Michael L. Printz Award
The Michael L. Printz Award is an award for a book that exemplifies literary excellence in young adult literature. It is named for a Topeka, Kansas school librarian who was a long-time active member of the Young Adult Library Services Association. The award is sponsored by Booklist, a publication of the American Library Association and is given annually.
Schneider Family Book Awards
The Schneider Family Book Awards, endowed in 2003 by Dr. Katherine Schneider and her family and first presented in 2004, are to honor authors or illustrators of books that embody an artistic expression of the disability experience for a child or adolescent.

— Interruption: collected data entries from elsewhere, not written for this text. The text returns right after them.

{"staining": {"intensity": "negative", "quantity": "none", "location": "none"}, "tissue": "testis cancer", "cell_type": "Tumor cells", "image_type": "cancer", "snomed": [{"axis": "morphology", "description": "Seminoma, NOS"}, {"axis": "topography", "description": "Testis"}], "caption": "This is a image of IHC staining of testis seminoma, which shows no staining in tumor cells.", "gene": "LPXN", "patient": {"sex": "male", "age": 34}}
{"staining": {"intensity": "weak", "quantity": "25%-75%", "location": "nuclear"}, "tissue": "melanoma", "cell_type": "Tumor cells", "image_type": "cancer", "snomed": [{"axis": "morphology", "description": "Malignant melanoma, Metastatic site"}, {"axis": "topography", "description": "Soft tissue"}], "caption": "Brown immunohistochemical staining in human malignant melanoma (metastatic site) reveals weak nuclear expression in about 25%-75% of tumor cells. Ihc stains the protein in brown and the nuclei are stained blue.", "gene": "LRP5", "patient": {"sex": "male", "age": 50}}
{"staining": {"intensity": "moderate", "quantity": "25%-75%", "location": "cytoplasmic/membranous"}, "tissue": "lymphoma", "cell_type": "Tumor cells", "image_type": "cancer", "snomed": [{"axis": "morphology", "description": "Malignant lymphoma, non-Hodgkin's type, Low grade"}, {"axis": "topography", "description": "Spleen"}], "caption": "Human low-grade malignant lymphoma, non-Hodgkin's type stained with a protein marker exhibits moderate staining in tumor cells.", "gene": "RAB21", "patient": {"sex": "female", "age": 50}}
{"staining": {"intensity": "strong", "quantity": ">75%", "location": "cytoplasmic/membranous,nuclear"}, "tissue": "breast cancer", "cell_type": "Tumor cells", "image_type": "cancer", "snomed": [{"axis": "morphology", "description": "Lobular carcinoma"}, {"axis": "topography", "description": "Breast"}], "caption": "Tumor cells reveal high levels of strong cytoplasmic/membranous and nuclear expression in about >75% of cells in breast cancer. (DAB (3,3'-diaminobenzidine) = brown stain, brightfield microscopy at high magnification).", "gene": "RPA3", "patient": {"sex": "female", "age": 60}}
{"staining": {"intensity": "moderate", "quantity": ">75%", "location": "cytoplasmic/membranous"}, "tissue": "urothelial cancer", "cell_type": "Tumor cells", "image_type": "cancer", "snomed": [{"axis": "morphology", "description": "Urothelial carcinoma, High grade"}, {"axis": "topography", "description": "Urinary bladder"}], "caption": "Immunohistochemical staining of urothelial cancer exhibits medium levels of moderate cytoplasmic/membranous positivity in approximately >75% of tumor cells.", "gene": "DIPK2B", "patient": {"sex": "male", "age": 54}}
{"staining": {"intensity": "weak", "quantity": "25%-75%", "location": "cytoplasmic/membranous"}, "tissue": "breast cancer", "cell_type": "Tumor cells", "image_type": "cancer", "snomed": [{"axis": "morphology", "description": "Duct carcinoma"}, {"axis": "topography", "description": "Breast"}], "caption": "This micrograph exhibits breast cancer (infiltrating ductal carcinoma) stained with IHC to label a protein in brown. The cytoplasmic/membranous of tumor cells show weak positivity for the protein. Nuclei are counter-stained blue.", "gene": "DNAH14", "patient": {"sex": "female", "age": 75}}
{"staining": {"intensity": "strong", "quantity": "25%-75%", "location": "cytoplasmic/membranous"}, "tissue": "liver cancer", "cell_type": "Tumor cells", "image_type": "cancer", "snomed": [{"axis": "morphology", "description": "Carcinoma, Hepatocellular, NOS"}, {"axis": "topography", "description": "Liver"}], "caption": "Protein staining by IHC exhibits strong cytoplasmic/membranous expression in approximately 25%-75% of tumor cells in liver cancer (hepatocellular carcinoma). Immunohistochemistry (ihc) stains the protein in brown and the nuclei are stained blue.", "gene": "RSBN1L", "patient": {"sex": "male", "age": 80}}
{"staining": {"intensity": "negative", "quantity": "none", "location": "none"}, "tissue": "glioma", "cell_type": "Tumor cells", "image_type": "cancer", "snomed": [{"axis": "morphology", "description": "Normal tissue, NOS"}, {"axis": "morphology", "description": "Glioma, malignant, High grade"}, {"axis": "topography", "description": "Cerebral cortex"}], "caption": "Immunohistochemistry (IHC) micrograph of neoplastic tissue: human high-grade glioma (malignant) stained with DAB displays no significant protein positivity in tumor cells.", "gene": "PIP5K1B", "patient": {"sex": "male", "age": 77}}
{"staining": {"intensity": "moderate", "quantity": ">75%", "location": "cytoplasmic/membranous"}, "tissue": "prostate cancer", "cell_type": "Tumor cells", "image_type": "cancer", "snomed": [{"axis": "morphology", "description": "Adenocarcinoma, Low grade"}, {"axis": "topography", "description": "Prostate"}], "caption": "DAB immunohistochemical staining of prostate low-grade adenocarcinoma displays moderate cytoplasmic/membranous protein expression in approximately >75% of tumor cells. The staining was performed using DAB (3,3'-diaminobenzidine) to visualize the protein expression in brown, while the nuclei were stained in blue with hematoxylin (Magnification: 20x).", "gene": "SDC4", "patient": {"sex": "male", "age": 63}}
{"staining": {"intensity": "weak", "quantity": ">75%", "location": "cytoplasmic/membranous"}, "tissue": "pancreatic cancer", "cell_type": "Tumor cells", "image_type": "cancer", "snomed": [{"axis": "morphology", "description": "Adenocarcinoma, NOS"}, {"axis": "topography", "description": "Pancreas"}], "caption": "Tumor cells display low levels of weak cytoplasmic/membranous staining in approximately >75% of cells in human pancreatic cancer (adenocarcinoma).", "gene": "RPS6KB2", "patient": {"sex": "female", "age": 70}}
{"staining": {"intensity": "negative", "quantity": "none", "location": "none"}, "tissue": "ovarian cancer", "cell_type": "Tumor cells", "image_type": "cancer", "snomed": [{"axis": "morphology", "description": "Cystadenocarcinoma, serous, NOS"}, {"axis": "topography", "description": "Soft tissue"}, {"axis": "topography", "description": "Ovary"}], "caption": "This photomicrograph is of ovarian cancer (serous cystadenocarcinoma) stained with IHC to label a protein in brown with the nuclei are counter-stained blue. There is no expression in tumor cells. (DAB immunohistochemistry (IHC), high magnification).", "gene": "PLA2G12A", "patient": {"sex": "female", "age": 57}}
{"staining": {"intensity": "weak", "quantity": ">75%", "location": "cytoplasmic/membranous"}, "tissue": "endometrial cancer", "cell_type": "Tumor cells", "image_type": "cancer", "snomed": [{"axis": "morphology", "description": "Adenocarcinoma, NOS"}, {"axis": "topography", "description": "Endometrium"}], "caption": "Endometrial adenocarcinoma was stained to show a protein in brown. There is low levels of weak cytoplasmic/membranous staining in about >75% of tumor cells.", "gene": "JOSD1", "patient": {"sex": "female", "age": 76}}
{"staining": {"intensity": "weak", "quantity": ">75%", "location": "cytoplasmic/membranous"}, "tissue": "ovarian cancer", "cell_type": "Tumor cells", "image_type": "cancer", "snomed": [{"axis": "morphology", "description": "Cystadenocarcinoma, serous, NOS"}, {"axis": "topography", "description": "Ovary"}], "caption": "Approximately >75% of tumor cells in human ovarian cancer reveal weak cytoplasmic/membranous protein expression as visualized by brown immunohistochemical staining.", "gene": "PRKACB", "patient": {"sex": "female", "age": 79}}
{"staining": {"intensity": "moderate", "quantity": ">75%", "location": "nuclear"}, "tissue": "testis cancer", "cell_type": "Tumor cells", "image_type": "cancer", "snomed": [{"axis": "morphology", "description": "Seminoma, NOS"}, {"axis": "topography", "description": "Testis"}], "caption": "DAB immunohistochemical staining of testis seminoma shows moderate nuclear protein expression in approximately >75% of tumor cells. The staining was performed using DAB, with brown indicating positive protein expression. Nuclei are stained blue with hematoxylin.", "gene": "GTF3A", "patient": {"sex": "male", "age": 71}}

Three awards are given annually: one for birth through grade school audiences (0-8 year olds), one for middle school audiences (9-13 year olds), and one for teen audiences (14-18 year olds).
Theodor Seuss Geisel Award
The Theodor Seuss Geisel Award, established in 2004 and awarded annually since 2006, is given to the author(s) and illustrator(s) of the most distinguished contribution to American children's beginning reader books published in the United States during the preceding year. The award is to recognize the author(s) and illustrator(s) of a beginning reader book who demonstrate great creativity and imagination in his/her/their literary and artistic achievements to engage children in reading.
The award is named for the world-renowned children's author, Theodor Geisel. "A person's a person no matter how small," Theodor Geisel, a.k.a. Dr. Seuss, would say. "Children want the same things we want: to laugh, to be challenged, to be entertained and delighted." Brilliant, playful and always respectful of children, Dr. Seuss charmed his way into the consciousness of four generations of youngsters and parents. In the process, he helped them to read.
Robert F. Sibert Informational Book Award
The Robert F. Sibert Informational Book Award, established by the Association for Library Service to Children in 2001, is awarded annually to the author of the most distinguished informational book published in English during the preceding year. The award is named in honor of Robert F. Sibert, the long-time President of Bound to Stay Bound Books, Inc. of Jacksonville, Illinois, and is sponsored by the company. ALSC administers the award.
Teen Top Ten List (TTT)
The Teen's Top Ten is a part of YALSA's Young Adult (YA) Galley Project, which facilitates access to advance copies of young adult books to national teen book discussion groups. These groups evaluate books that were published during the sixteen month period of the prior January through April to create a list of nominated titles that they post on the Teen's Top Ten site. During the following October Teen Read Week, teens across the United States cast online ballots. The Teen's Top Ten for the year are determined by the combination of online ballots with the results of a separate vote of the TTT discussion groups.
Laura Ingalls Wilder Award
Administered by the Association for Library Service to Children, a division of the American Library Association, the Laura Ingalls Wilder Award was first given to its namesake in 1954. The award, a bronze medal, honors an author or illustrator whose books, published in the United States, have made, over a period of years, a substantial and lasting contribution to literature for children.
Between 1960 and 1980, the Wilder Award was given every five years. From 1980 to 2001, it was awarded every three years. Beginning in 2001, it has been awarded every two years.